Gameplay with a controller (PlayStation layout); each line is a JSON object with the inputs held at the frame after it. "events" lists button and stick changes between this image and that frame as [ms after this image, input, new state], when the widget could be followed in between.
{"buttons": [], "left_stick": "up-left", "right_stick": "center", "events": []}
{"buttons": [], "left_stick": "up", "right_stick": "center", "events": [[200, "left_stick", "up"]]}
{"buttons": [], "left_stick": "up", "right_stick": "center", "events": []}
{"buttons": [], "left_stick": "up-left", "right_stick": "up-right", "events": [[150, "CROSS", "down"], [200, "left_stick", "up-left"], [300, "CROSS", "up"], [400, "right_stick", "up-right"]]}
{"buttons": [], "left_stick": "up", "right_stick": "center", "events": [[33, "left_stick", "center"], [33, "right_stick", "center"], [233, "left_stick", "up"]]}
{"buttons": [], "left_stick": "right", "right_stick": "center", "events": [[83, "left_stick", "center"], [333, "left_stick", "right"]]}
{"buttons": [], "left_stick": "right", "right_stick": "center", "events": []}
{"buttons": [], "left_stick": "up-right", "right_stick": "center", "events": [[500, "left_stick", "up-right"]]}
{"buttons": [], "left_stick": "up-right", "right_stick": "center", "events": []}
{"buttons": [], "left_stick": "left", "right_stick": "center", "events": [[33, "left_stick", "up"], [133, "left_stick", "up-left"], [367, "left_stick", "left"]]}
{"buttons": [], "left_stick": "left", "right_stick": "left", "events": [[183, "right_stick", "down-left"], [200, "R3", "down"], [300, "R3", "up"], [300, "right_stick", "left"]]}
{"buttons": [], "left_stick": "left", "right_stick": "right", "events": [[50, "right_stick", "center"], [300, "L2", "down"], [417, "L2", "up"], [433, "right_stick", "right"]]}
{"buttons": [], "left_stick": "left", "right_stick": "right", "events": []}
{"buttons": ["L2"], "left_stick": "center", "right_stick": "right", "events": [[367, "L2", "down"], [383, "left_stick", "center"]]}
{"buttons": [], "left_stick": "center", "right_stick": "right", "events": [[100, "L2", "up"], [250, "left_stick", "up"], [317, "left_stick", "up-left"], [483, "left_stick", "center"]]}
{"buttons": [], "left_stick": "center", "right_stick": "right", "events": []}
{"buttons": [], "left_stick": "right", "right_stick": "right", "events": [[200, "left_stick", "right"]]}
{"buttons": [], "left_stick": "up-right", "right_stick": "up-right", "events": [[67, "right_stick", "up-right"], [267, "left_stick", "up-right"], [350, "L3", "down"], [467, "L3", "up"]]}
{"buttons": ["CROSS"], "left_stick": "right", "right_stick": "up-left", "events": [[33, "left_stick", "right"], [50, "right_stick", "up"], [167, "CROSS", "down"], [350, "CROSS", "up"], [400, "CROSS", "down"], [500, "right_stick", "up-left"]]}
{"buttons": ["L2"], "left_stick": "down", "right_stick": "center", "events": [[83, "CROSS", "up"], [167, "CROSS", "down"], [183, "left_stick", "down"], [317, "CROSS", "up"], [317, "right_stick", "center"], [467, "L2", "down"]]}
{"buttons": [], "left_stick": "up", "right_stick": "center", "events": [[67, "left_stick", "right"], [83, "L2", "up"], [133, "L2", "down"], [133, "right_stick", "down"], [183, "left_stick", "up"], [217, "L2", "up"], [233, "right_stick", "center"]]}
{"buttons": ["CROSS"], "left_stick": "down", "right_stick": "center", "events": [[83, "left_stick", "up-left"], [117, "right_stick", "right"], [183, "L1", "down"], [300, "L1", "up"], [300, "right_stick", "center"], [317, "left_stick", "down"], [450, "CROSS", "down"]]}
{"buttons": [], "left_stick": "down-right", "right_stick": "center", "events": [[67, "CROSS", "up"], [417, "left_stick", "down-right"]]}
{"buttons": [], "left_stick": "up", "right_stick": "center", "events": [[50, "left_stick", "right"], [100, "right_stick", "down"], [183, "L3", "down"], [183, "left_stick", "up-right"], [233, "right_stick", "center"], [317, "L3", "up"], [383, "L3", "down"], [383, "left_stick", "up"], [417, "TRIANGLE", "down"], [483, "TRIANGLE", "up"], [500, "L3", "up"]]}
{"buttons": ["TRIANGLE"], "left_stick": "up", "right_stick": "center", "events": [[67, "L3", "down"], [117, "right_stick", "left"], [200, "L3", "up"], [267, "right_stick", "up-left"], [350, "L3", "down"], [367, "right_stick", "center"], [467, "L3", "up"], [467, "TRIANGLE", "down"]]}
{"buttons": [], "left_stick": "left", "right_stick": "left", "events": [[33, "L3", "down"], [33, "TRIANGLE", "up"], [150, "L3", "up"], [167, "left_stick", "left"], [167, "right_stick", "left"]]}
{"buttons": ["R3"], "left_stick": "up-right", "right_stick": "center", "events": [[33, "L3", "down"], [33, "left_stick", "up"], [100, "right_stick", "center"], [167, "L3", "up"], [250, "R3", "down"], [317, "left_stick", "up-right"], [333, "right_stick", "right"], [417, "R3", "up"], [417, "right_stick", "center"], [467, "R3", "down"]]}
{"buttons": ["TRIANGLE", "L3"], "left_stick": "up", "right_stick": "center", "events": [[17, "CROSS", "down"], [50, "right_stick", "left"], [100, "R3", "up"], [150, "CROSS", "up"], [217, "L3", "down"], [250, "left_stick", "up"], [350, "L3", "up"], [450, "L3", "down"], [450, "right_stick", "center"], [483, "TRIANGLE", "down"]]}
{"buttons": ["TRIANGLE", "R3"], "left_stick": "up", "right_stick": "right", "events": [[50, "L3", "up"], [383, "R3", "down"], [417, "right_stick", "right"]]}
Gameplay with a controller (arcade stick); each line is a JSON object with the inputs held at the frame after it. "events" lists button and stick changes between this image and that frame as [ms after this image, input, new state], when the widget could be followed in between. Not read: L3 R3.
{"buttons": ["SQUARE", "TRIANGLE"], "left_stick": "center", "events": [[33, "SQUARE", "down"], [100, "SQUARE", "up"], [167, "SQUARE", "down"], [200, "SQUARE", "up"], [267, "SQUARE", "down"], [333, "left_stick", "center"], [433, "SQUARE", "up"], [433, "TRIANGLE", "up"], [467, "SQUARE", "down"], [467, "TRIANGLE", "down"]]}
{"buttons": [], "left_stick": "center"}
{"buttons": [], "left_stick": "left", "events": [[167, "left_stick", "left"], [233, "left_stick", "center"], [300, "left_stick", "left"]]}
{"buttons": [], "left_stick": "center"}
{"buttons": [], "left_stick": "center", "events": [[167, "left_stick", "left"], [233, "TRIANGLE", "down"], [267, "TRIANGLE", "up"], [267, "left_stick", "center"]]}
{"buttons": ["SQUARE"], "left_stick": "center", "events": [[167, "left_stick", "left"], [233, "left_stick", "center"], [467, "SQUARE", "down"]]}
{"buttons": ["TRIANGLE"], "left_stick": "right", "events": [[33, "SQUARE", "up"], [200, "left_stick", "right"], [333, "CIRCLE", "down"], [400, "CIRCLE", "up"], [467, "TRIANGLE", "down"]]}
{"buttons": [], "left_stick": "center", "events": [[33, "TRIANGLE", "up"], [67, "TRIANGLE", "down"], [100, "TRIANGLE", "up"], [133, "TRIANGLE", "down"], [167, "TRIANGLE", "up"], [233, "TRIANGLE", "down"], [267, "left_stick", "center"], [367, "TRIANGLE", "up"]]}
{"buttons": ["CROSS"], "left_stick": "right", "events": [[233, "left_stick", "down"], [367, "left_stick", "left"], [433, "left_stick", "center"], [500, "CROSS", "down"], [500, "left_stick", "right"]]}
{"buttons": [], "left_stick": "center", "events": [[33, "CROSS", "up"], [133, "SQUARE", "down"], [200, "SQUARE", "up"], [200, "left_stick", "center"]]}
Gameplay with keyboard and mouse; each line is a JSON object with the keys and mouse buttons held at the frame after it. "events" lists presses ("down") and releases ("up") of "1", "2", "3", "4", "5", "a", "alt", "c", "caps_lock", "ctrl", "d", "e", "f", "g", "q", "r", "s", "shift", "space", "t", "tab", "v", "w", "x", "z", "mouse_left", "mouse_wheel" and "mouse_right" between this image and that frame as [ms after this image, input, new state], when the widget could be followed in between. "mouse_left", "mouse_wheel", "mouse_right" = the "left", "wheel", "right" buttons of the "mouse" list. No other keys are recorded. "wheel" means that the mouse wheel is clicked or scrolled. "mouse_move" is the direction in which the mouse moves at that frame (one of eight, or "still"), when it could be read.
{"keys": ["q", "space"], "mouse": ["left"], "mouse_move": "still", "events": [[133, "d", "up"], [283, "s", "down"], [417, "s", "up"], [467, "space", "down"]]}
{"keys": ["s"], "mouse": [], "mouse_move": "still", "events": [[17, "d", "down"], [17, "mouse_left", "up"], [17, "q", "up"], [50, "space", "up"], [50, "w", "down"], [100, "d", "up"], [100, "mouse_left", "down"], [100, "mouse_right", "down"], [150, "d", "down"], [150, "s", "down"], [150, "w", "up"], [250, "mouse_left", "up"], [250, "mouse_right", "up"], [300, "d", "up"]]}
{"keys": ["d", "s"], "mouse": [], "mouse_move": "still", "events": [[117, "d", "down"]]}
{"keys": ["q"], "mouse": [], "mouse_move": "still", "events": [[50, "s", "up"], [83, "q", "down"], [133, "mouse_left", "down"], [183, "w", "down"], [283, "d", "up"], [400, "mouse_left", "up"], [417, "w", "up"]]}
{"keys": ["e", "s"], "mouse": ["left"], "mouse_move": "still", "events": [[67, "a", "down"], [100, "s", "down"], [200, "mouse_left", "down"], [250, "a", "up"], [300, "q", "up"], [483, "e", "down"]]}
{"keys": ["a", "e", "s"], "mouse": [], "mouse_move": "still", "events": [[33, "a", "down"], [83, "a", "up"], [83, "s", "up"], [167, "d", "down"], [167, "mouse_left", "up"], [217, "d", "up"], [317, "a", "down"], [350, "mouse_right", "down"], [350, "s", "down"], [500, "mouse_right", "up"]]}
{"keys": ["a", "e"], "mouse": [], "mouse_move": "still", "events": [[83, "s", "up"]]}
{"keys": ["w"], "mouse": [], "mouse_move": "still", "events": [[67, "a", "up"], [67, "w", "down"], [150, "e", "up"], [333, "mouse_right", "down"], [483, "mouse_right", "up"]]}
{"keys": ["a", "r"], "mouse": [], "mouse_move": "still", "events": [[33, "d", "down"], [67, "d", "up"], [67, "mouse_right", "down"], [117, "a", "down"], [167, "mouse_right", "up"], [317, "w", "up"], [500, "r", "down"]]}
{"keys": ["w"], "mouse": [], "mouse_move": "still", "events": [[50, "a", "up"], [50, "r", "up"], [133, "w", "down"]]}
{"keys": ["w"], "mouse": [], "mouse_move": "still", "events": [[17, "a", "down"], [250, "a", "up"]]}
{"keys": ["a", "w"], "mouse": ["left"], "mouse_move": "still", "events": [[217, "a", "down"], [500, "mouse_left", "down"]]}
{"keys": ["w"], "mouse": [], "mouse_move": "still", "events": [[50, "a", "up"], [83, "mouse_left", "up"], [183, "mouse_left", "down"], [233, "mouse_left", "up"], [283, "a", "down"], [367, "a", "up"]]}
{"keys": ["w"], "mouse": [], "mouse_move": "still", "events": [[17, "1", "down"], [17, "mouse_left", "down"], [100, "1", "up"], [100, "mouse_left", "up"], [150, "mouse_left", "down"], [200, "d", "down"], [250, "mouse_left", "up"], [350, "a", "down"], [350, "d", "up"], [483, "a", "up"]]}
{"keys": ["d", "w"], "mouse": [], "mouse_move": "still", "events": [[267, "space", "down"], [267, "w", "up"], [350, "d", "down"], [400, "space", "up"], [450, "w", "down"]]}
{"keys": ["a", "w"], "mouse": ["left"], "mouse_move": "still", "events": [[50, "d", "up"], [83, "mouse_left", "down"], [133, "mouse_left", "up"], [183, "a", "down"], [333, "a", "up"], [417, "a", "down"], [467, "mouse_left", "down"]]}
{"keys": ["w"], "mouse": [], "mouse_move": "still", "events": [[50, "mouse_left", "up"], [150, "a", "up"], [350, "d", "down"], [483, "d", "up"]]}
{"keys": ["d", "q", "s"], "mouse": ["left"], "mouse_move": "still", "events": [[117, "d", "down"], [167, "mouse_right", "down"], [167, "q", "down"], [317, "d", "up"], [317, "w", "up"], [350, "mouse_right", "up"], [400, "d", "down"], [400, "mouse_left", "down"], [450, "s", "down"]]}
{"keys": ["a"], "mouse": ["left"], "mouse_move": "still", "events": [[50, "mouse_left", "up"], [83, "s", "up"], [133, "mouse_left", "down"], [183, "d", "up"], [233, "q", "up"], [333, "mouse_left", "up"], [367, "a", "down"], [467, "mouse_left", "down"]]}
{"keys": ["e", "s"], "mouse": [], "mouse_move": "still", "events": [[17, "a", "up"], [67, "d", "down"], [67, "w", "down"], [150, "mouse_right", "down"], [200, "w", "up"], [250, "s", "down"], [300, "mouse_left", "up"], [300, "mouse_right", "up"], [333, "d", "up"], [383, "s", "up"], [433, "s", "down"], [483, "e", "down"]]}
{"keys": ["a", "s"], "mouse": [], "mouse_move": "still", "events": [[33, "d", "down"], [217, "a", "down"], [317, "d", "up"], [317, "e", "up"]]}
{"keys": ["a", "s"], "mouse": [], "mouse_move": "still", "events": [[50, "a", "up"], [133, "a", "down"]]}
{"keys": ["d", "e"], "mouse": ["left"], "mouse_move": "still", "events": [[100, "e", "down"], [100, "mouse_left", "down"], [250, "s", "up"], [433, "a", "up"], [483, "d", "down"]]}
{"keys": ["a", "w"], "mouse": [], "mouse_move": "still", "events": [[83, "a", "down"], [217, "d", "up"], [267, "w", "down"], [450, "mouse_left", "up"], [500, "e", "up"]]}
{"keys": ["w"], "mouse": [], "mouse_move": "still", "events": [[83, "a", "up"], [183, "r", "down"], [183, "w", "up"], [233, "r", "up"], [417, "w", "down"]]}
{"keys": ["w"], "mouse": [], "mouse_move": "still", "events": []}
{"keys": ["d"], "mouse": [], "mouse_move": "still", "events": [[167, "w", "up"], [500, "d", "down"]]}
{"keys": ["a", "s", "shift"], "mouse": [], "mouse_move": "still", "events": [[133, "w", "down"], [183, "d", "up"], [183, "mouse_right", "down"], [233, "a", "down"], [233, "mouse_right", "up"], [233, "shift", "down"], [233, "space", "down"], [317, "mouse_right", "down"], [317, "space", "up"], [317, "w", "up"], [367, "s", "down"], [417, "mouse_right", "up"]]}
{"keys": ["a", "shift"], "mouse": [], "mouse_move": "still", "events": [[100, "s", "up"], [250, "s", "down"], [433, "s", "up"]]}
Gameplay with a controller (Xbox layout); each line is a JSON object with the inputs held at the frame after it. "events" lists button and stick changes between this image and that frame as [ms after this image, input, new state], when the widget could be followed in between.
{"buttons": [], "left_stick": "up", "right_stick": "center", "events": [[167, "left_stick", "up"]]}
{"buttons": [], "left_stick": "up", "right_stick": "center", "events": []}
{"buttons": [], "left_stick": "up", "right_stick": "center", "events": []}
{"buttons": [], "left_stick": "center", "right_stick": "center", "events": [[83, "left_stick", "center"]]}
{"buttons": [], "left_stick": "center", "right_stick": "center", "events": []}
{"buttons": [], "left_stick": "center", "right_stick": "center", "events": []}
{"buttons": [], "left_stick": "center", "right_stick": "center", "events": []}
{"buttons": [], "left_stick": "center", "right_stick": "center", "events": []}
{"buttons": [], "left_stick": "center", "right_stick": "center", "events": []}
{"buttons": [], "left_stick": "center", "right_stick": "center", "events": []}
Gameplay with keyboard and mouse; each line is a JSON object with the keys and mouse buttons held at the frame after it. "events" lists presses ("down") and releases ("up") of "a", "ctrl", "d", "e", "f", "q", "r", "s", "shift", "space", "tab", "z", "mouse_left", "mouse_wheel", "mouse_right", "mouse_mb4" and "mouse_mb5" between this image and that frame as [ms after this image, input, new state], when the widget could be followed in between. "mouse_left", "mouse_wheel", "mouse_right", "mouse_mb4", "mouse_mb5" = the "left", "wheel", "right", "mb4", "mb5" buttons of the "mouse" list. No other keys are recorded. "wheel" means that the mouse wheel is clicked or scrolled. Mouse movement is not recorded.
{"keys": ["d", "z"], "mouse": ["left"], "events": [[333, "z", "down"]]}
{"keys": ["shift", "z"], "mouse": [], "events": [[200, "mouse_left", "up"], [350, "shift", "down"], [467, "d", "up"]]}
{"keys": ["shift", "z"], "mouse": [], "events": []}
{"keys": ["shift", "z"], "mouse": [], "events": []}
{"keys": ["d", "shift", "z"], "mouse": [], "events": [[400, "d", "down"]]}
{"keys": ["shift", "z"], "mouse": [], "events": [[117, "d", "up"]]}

-- -- --

_EXERCISE_
For each line in the data that contains the string "inputs", give a copy of that line.

_ANSWER BOX_
Gameplay with a controller (PlayStation layout); each line is a JSON object with the inputs held at the frame after it. "events" lists button and stick changes between this image and that frame as [ms after this image, input, new state], when the widget could be followed in between.
Gameplay with a controller (arcade stick); each line is a JSON object with the inputs held at the frame after it. "events" lists button and stick changes between this image and that frame as [ms after this image, input, new state], when the widget could be followed in between. Not read: L3 R3.
Gameplay with a controller (Xbox layout); each line is a JSON object with the inputs held at the frame after it. "events" lists button and stick changes between this image and that frame as [ms after this image, input, new state], when the widget could be followed in between.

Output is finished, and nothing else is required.